Swerve got the pin with the Big Pressure after a ton of great near falls. This was a really great match that could have been a legit MOTYC contender if it wasn’t for one unnecessary creative decision. ****1/2

Final Thoughts

Even though the main event broke the Forbidden Door mold in terms of not being AEW vs. someone outside of the company, it turned out to be the right call. Again – is that a bad thing for AEW due to a changing audience costing the company a unique aspect that set it apart from WWE, or AEW recognizing that times have changed and this is what they needed to book for their 2024 audience? It’s two sides of the same coin.

The AEW main event scene feels good right now, and the main event match played that up. With teases of both Garcia & MJF, there’s a clear future for Swerve as the champ.

There are still major concerns about this company. This crowd was cold for a lot of the night, which hurt several matches that were otherwise well worked.

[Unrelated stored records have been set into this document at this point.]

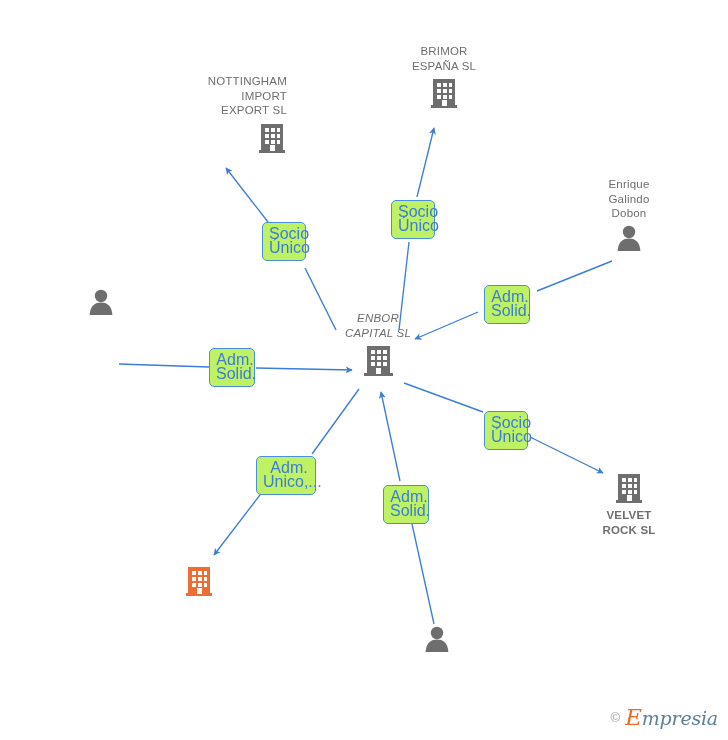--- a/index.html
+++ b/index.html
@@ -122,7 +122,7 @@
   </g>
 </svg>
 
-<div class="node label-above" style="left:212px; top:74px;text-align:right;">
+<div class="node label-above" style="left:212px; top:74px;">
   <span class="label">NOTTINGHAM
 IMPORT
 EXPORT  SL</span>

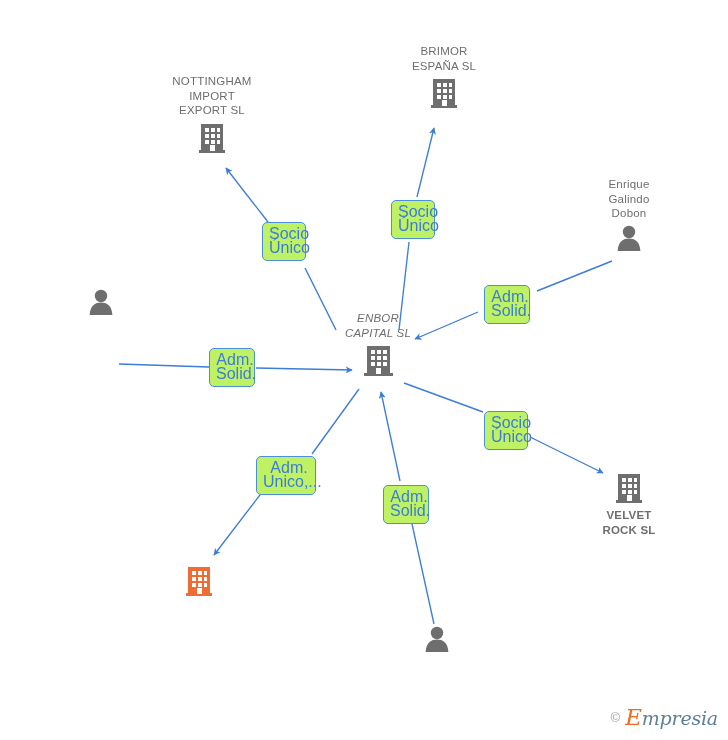--- a/index.html
+++ b/index.html
@@ -50,11 +50,11 @@
   
   .edge-label {
     position: absolute;
-    background: #bef264;
+    background: #e5e5e5;
     border: 1px solid #4a90d9;
     border-radius: 5px;
     color: #3b7dd8;
-    font-size: 16px;
+    font-size: 12px;
     line-height: 14px;
     text-align: center;
     padding: 4px 0 5px 6px;

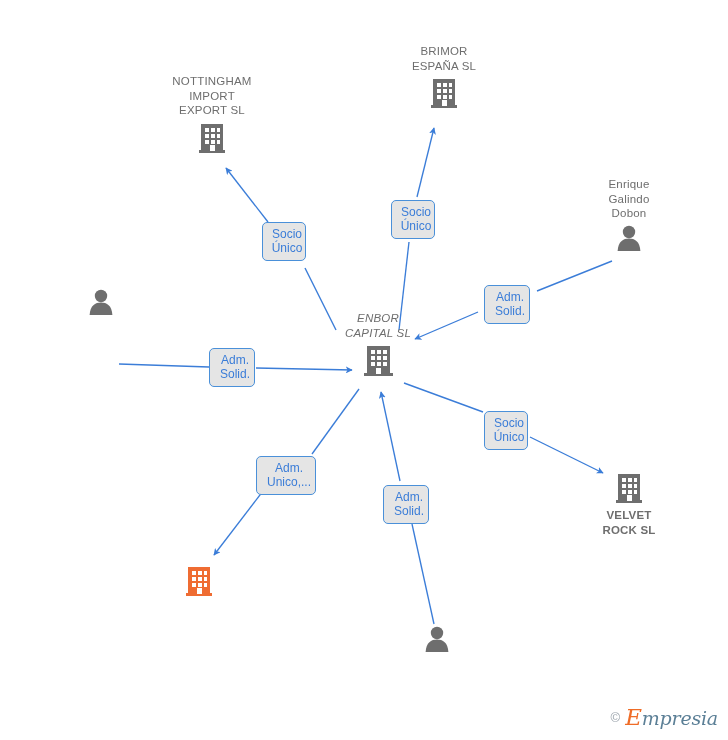--- a/index.html
+++ b/index.html
@@ -190,7 +190,7 @@
   </span>
 </div>
 
-<div class="node label-above" style="left:378px; top:311px;font-style:italic;">
+<div class="node label-above" style="left:378px; top:311px;">
   <span class="label">ENBOR
 CAPITAL  SL</span>
   <span class="icon">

There’s no clear sign that any of the “ha ha” characters which have taken over a large chunk of the card are having their direction change. Concerns about weekly attendance won’t be solved by this one strong crowd.

Was putting Swerve over Will the right call? Both guys feel like the two hottest acts on the men’s side. If you asked me four or six weeks ago, I would have unquestionably said Will should have won since he was the hottest guy in the company. But he cooled a little, and Swerve may have heated up a little, so the margin shifted.

I don’t get the feeling that many other people in the company were heated up significantly by this night. Britt got a huge return pop; we’ll see if that remains, though I expect that it should. I don’t think anyone else got more over on this night, with the possible exception of Stephanie Vaquer, who we may not see again for months. I worry Perry may have flattened out, but it’s hard to gauge his reception alone in a multi-man schmozz like the ladder match was.

Still, all in all, this show delivered very high-quality in-ring action with lots of finishes that made sense and should set up future storylines. One can only hope that this is a step in AEW steering out of their creative doldrums of the past few months. Forbidden Door may not quite be what 2022 or 2023 were, but it’s a strong show easily worth your time and money.